Direction – Translate this sentence from the Kona Venkat profile into Spanish: "Kona Venkat (born 19 February 1965) is an Indian screenwriter and producer known for his works in Telugu and Hindi cinema."

Selected passage –
__________
- Kona Venkat in September 2014 at Loukyam pre-release event
- Born: 19 February 1965 (age 61) Bapatla, Andhra Pradesh, India
- Citizenship: India
- Education: University of Pune
- Occupations: Screenwriter, film producer
- Years active: 1998–present
- Relatives: Kona Prabhakara Rao (Grand Father) Neeraja Kona (cousin)

= Kona Venkat =

Indian screenwriter

Kona Venkat (born 19 February 1965) is an Indian screenwriter and producer known for his works in Telugu and Hindi cinema.
He is known for his works in box office hits such as Alludu Seenu, Amma Nanna O Tamila Ammayi, Baadshah, Dookudu, Adhurs, Ready, Dhee, Venky, Geethanjali, Happy, Samba, Ninnu Kori and Jai Lava Kusa and has recently completed 50 films and 20 years in the film industry.
__________
Items –

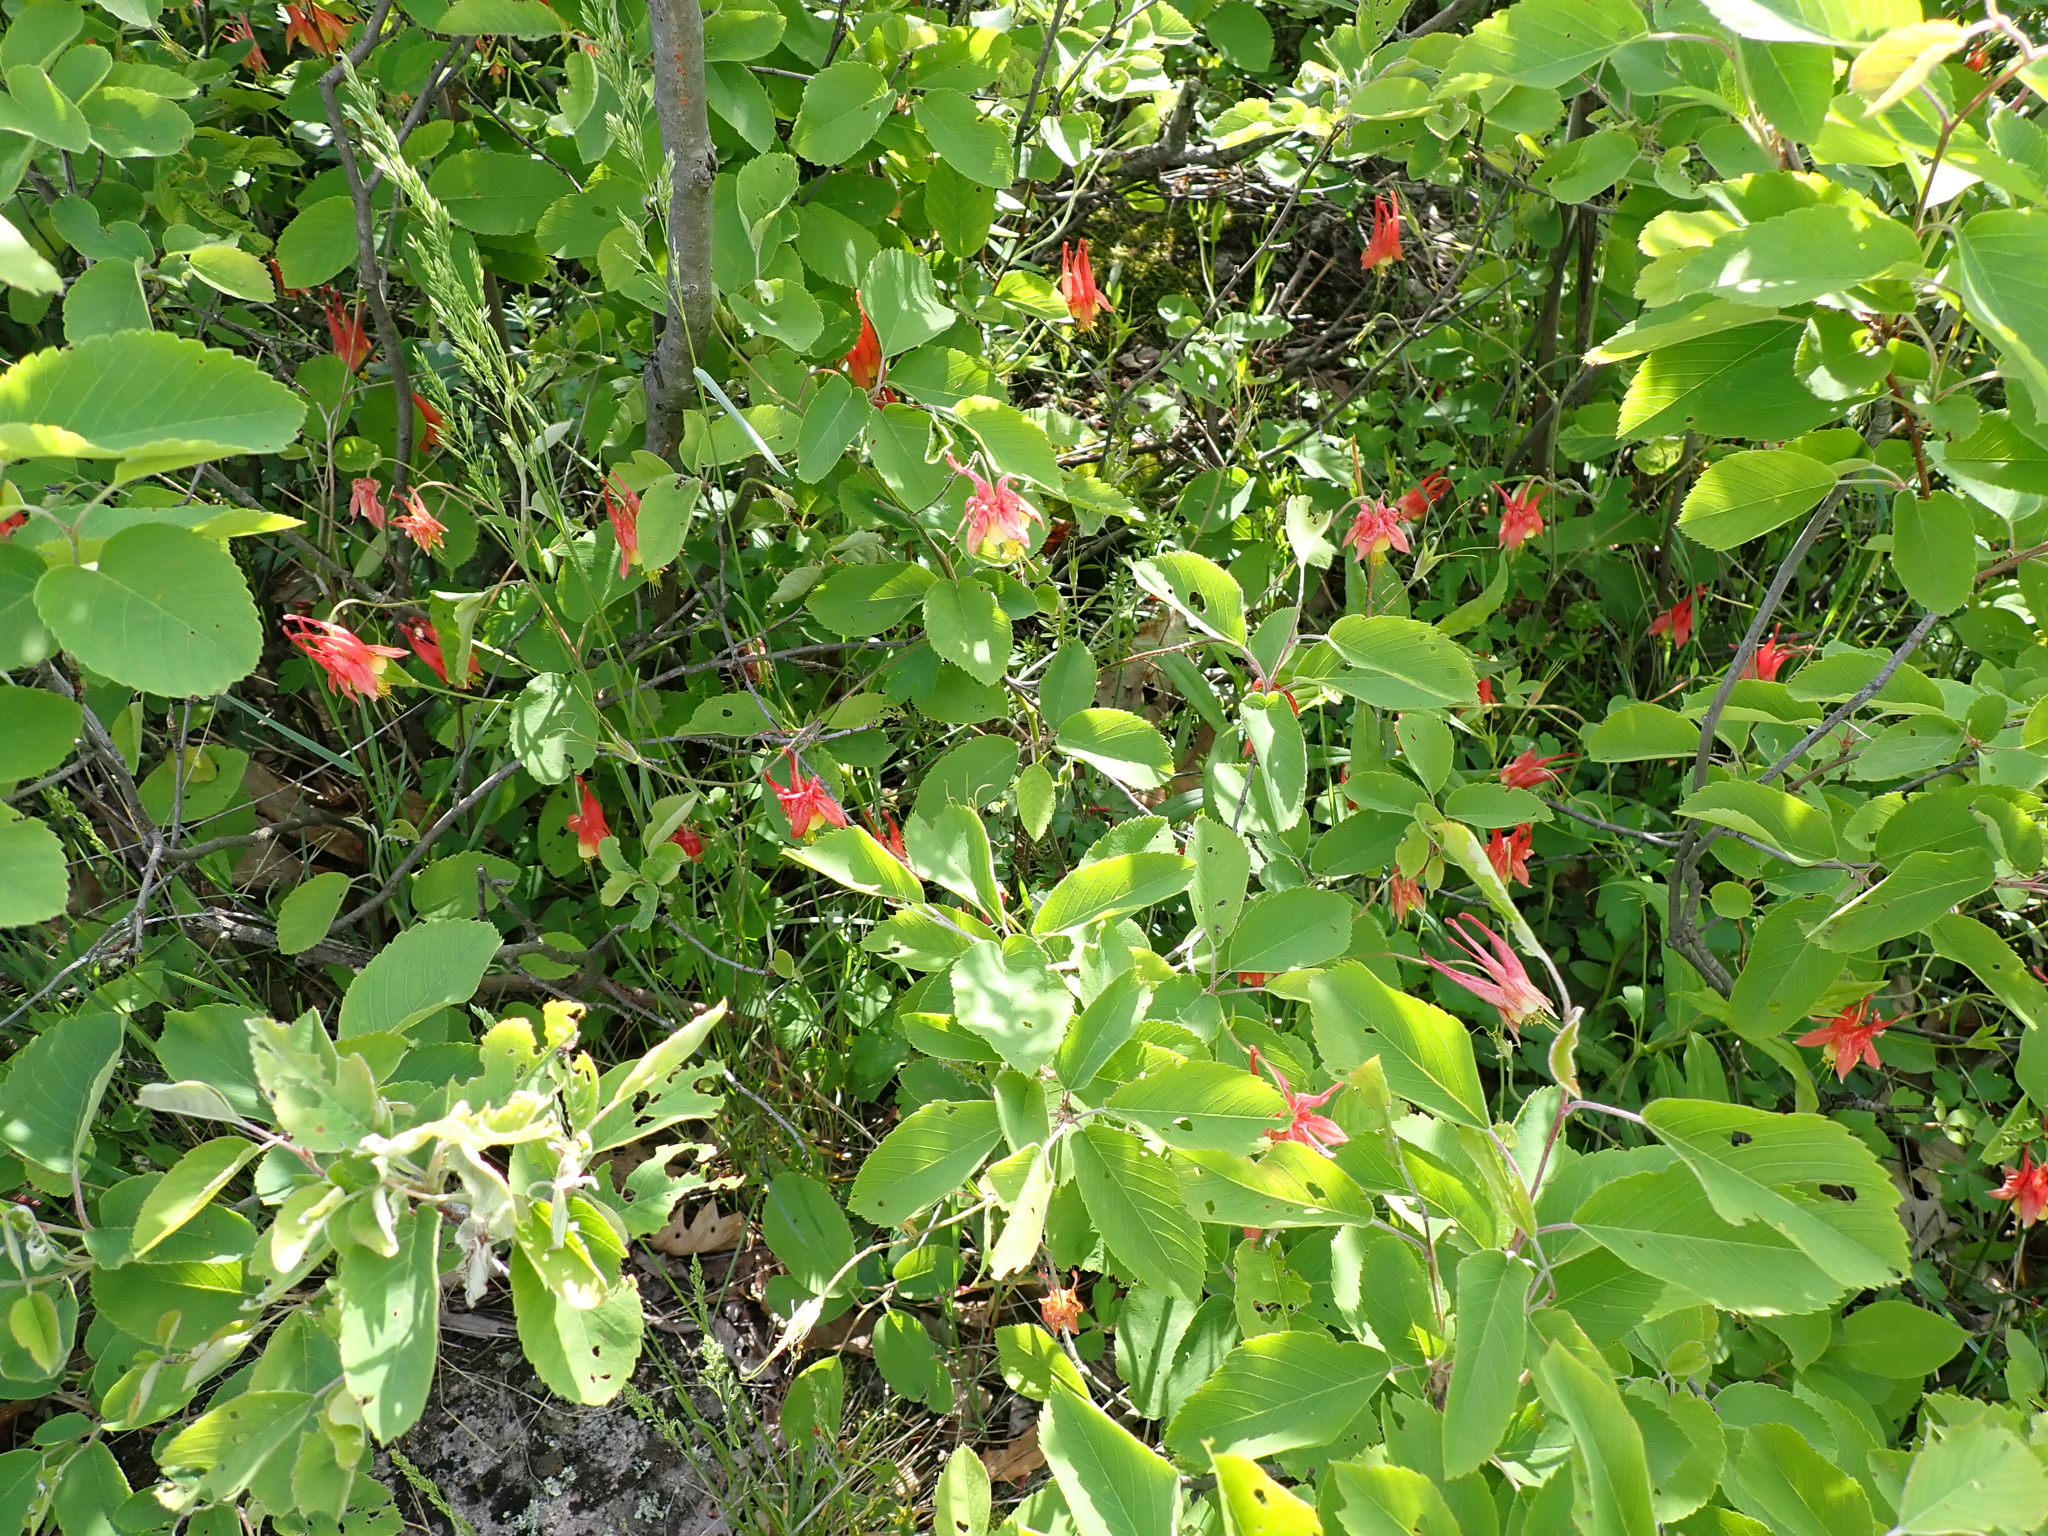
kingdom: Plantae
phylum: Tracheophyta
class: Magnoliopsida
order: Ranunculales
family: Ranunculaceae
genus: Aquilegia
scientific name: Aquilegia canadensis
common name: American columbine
__________
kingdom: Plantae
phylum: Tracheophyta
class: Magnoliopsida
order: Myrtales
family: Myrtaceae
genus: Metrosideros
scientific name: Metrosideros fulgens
__________
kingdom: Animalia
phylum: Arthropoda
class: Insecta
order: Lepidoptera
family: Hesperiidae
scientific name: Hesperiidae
__________
Written answer – Kona Venkat (nacido el 19 de febrero de 1965) es un guionista y productor indio conocido por sus obras en el cine telugu e hindi.